Some businesses find cash discount programs easier to communicate to customers because the framing is a reward rather than a penalty. Others find surcharging more straightforward because the pricing doesn’t change for the majority of transactions.

ACH is worth calling out specifically here. For B2B merchants with large invoice amounts, ACH processing fees are significantly lower than credit card rates, typically a fraction of a percent, with a small transaction cap. Encouraging customers to pay by ACH through a discount or incentive program can reduce processing costs meaningfully without the compliance complexity of credit card surcharging.

Level 2 and Level 3 processing is another cost-reduction lever that often gets overlooked entirely. B2B card transactions can qualify for lower interchange rates when enhanced data is passed at the time of the sale. Level 2 includes information like the tax amount and a customer code. Level 3 adds full line-item detail. Corporate purchasing cards and government cards are particularly likely to qualify for lower rates with this data. The savings per transaction are modest, but across high-volume B2B processing, they compound quickly.

How Embedded Payment Software Handles Fee Allocation Automatically

Managing surcharging, cash discounts, and Level 2/3 data manually is where compliance risks and reconciliation errors tend to pile up. Tracking which cards are credit versus debit, applying the correct surcharge rate consistently, passing Level 2/3 data on qualifying transactions, handling disclosure requirements, and then posting it all correctly to the right GL accounts is a lot to manage by hand.

Embedded payment software handles all of it automatically. When a payment processor is built natively into your accounting or ERP system, it can identify card types at the time of the transaction, apply a surcharge on credit card transactions only where appropriate, pass Level 2/3 data automatically on qualifying B2B purchases, and post the fee allocation to the correct accounts in your general ledger without any manual adjustment.

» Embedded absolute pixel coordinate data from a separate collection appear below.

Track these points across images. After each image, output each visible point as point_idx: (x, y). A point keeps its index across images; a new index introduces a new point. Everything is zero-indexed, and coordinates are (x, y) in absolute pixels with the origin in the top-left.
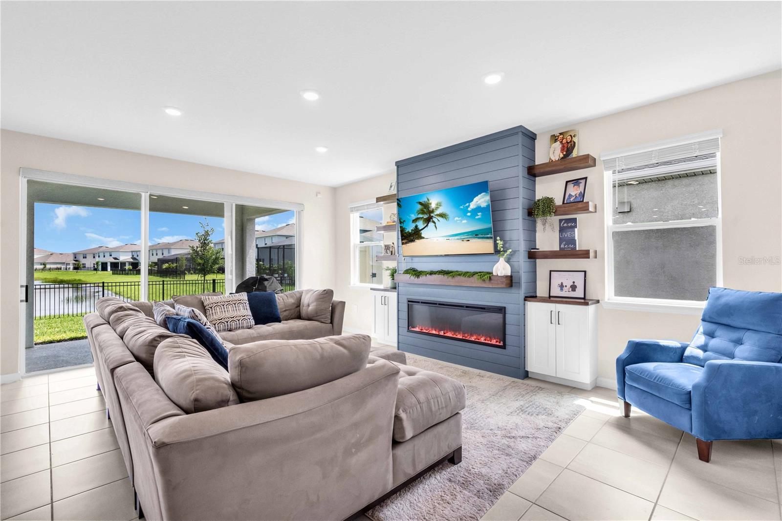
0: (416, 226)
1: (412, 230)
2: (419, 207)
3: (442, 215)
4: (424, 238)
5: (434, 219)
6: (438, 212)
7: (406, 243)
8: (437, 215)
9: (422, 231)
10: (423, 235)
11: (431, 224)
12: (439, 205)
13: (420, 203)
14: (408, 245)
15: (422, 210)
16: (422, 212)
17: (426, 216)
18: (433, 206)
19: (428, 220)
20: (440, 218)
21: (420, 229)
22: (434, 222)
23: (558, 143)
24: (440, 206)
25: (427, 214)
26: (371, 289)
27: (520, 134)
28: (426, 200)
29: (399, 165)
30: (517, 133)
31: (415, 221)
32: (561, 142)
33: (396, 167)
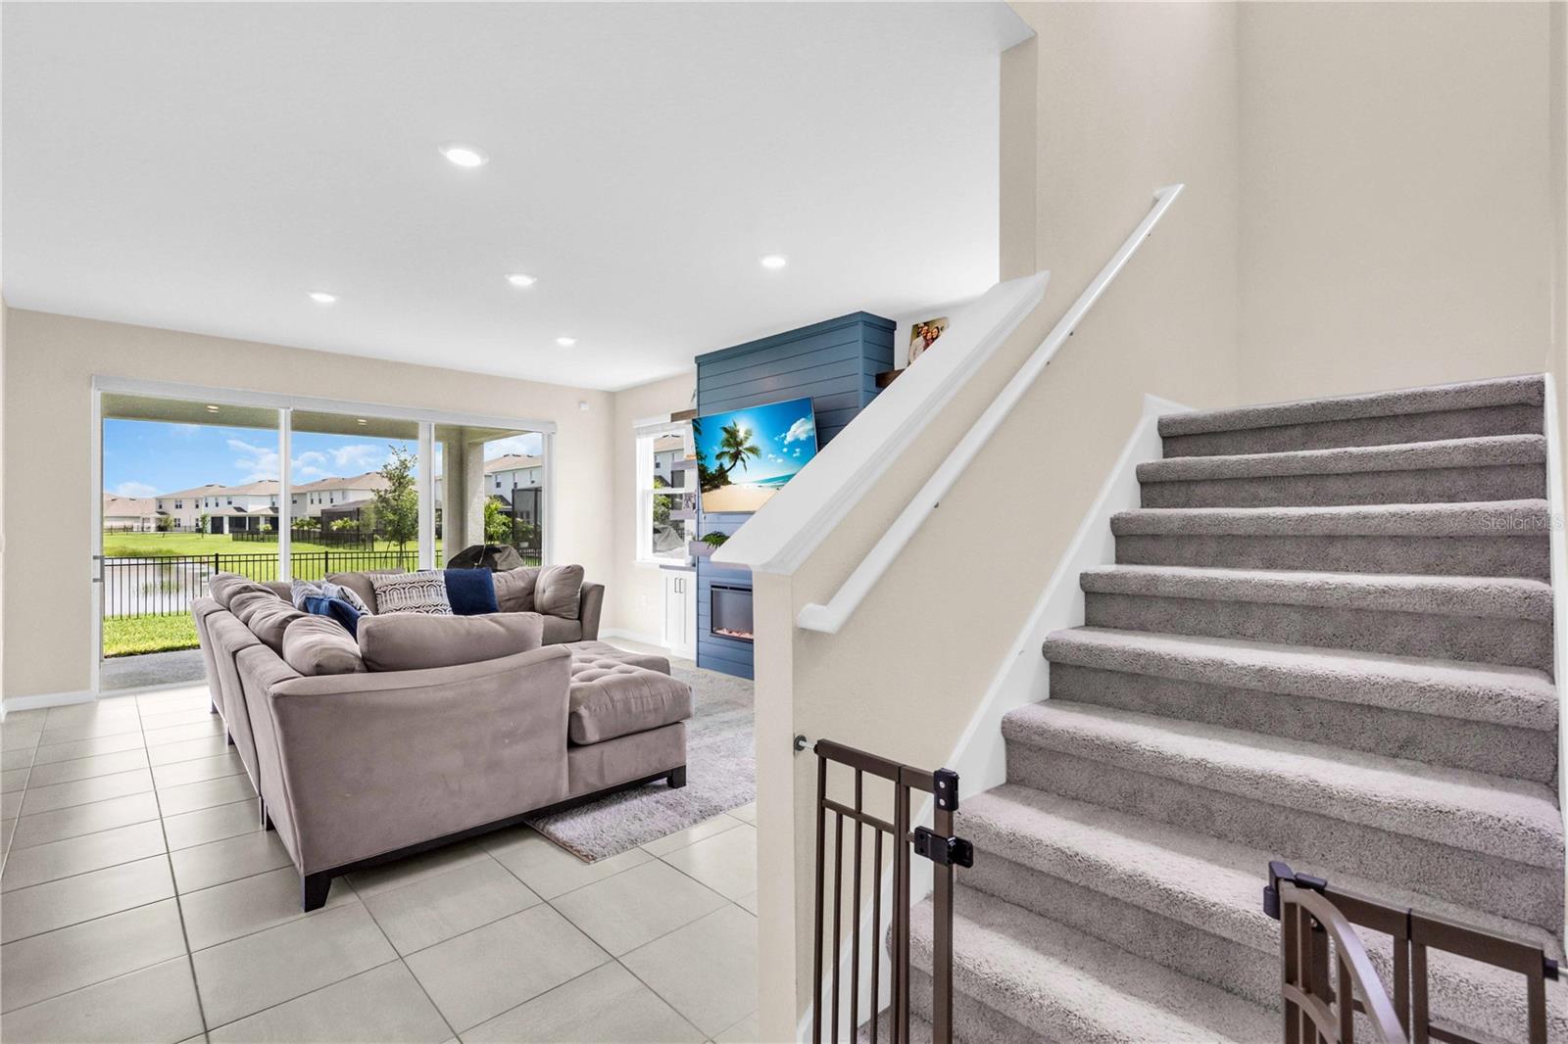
0: (721, 465)
1: (716, 471)
2: (724, 435)
3: (753, 450)
4: (730, 483)
5: (743, 456)
6: (747, 445)
7: (710, 490)
8: (747, 449)
9: (729, 473)
10: (729, 479)
11: (739, 463)
12: (748, 433)
13: (725, 429)
14: (712, 492)
15: (728, 440)
16: (729, 445)
17: (732, 451)
18: (741, 435)
19: (736, 456)
20: (750, 455)
21: (726, 469)
22: (743, 460)
23: (921, 338)
24: (750, 435)
25: (735, 448)
26: (661, 567)
27: (860, 324)
28: (732, 424)
29: (702, 361)
30: (856, 323)
31: (719, 456)
32: (925, 337)
33: (696, 365)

The reconciliation benefit is also worth noting. When the payment processing solution is embedded in the system your AR team already works in, surcharges and discounts appear correctly on every transaction record from the moment the payment is processed. Month-end close doesn’t require a separate reconciliation pass to account for fee allocations because the software has already handled it.

Real-time reporting gives finance leadership visibility into exactly what was paid in fees, what was passed to customers through surcharging, what was offset through ACH, and what the net cost of processing actually was for any given period. That visibility is difficult to achieve when payment data lives in a disconnected processor and has to be imported or reconciled manually.

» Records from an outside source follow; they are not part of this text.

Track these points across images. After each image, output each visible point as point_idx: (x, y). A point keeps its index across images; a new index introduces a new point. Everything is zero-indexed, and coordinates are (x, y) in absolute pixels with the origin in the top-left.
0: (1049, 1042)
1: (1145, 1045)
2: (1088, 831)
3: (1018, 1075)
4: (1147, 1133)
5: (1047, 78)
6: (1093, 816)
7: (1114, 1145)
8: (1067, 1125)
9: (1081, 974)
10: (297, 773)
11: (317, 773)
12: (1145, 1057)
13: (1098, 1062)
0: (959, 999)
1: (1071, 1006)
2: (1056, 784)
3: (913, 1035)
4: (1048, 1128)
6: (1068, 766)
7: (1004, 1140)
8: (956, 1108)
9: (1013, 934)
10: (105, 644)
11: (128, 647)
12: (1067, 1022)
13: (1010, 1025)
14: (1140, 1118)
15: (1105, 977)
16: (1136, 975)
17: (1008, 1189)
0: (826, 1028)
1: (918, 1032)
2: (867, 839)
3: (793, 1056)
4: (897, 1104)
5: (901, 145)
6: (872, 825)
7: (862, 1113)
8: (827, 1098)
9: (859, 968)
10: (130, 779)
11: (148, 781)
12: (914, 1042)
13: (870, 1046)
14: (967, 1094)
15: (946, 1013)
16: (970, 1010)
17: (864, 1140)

How EBizCharge Manages Processing Fees

EBizCharge includes built-in credit card surcharging that is automatically applied, compliant with card network rules, and consistent across every transaction type. The platform identifies card types at the point of sale, applies surcharges only where appropriate, enforces cap limits, and handles the registration and disclosure requirements that merchants are responsible for meeting.

surcharging example

Level 2 and Level 3 data passes automatically on qualifying B2B transactions, which means interchange savings happen without anyone on your team having to think about it. ACH processing is fully supported for businesses that want to incentivize lower-cost payment methods.

Because EBizCharge integrates natively with over 100 ERP, CRM, and accounting platforms, fee allocations post directly to the correct GL accounts in real time. There’s no manual entry, no separate reconciliation process, and no gap between what the payment processor recorded and what your accounting system shows.

For business owners, controllers, and AR managers who are serious about understanding and managing credit card fees, the right payment processor makes the difference between a cost that runs on autopilot and one that actually works in your favor.